HE seemed like the perfect neighbour – a hard-working family man, only too happy to help.
Steven Gill would look after the home of the family next door when they went on holiday, and carry out odd jobs.
CCTV of Steven Gill in the bedroom
If keen athlete Sharon Bulman wanted to go for a run or to the gym at night while her daughter was asleep, he would sit in the house.
In seven years as neighbours in Skelton, east Cleveland, Sharon and husband James, had always got on well with the father-of-two and his wife Karen.
CCTV shows Steve Gill in the bedroom
When strange things started happening in the Bulman home – finding things in places they had not left them – they turned amateur detective to crack the case.
Karen, 45, put cotton thread on door handles and on a picture, to see if there was a mystery intruder if they fell off – and they did.
Once, while she went for run and Gill looked after her daughter, Sharon deliberately left her underwear drawer slightly open, and got home to find it shut.
The Bulmans bought a motion-sensitive camera and set it up in their bedroom.
Within four days, it captured Gill closing the curtains, getting a pair of stockings from the drawer and putting them on the bed before looking at his mobile phone while he performed a sex act with a pop sock.
The 49-year-old put the stockings back in the drawer, opened the curtains and left.
When the astonished couple saw the footage, they contacted police and Gill was arrested at his home on October 20.
Officers also seized a flesh-coloured pop sock and a mobile phone – which contained images of Sharon.
Long-distance lorry driver Gill confessed to secretly having a copy of their key cut and to having a fetish for women’s underwear.
He appeared at Teesside Crown Court, after admitting burglary and stalking, and was given a 12-month suspended jail sentence, ordered to attend a sex offenders’ treatment programme, carry out 150 hours of unpaid work, pay £200 costs and £500 compensation to Sharon.
Describing the offences of burglary and stalking as “highly unusual examples”, Judge Peter Armstrong told him: “It was quite extraordinary behaviour for a man of 49 with no previous convictions.
“Suspecting things only happened when you were there, your neighbours carried out some detective work and eventually a camera caught you doing, what has been rightly described, as quite outrageous behaviour.
“The most serious aspect of this case is the effect on Mrs Bulman. She must have been devastated to discover what had been happening. No doubt, the thought of you going through her underwear drawer has caused her considerable distress.”
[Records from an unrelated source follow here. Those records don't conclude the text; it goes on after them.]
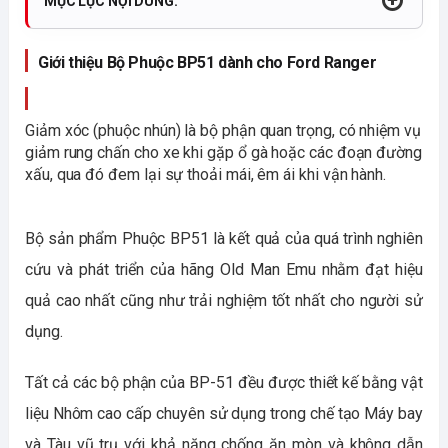
MỤC LỤC NỘI DUNG:
Giới thiệu Bộ Phuộc BP51 dành cho Ford Ranger
Giảm xóc (phuộc nhún) là bộ phận quan trọng, có nhiệm vụ 
giảm rung chấn cho xe khi gặp ổ gà hoặc các đoạn đường 
xấu, qua đó đem lại sự thoải mái, êm ái khi vận hành.
Bộ sản phẩm Phuộc BP51 là kết quả của quá trình nghiên 
cứu và phát triển của hãng Old Man Emu nhằm đạt hiệu 
quả cao nhất cũng như trải nghiệm tốt nhất cho người sử 
dụng. 
Tất cả các bộ phận của BP-51 đều được thiết kế bằng vật 
liệu Nhôm cao cấp chuyên sử dụng trong chế tạo Máy bay 
và Tàu vũ trụ với khả năng chống ăn mòn và không dẫn 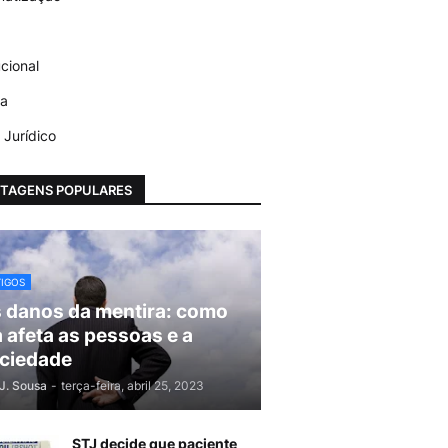
ucional
ca
 Jurídico
TAGENS POPULARES
TIGOS
 danos da mentira: como
a afeta as pessoas e a
ciedade
J. Sousa
-
terça-feira, abril 25, 2023
STJ decide que paciente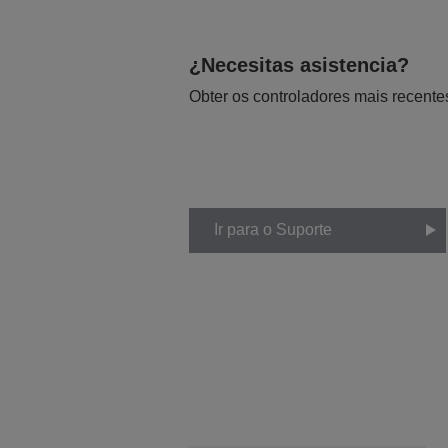
¿Necesitas asistencia?
Obter os controladores mais recente
Ir para o Suporte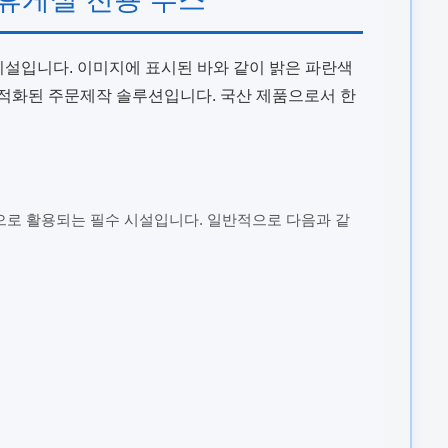
시설입니다. 이미지에 표시된 바와 같이 밝은 파란색
최적화된 주문제작 솔루션입니다. 국산 제품으로서 한
로 활용되는 필수 시설입니다. 일반적으로 다음과 같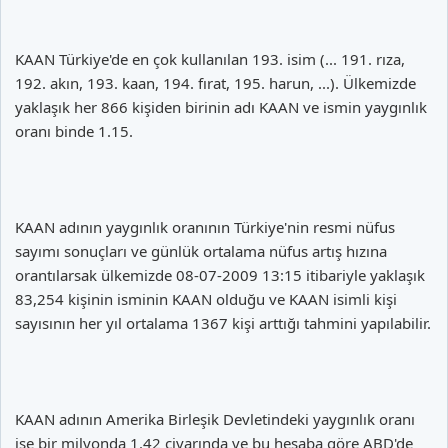
KAAN Türkiye'de en çok kullanılan 193. isim (... 191. rıza,
192. akın, 193. kaan, 194. fırat, 195. harun, ...). Ülkemizde
yaklaşık her 866 kişiden birinin adı KAAN ve ismin yaygınlık
oranı binde 1.15.
KAAN adının yaygınlık oranının Türkiye'nin resmi nüfus
sayımı sonuçları ve günlük ortalama nüfus artış hızına
orantılarsak ülkemizde 08-07-2009 13:15 itibariyle yaklaşık
83,254 kişinin isminin KAAN olduğu ve KAAN isimli kişi
sayısının her yıl ortalama 1367 kişi arttığı tahmini yapılabilir.
KAAN adının Amerika Birleşik Devletindeki yaygınlık oranı
ise bir milyonda 1.42 civarında ve bu hesaba göre ABD'de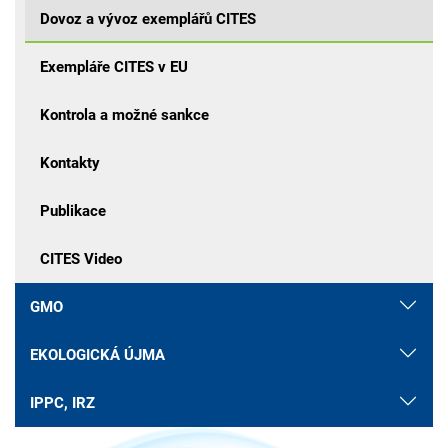
Dovoz a vývoz exemplářů CITES
Exempláře CITES v EU
Kontrola a možné sankce
Kontakty
Publikace
CITES Video
GMO
EKOLOGICKÁ ÚJMA
IPPC, IRZ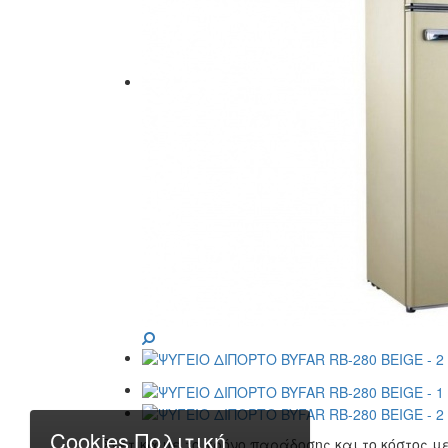
Cookies Πολιτική
Σχετικά με το χρόνο παράδοσης και το κόστος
Andrew Turton, mitigating, said Gill was going through a troubled time in his marriage, and appeared to be getting depressed.
He told the court: “There is clearly distorted thinking in terms of going through the act of entering the house and doing what he did. He has a good understanding about how his neighbour feels.”
Gill, who sat through the entire hearing with his head bowed, was described by Mr Turton as a loving father and loving husband.
The lawyer added: “It is a disturbing case and an unusual case. It was not designed to cause distress because it was designed to carry out the nefarious activity in secret.
“He was acting out a fantasy in a situation that was secret. Obviously, he hoped never to be discovered.”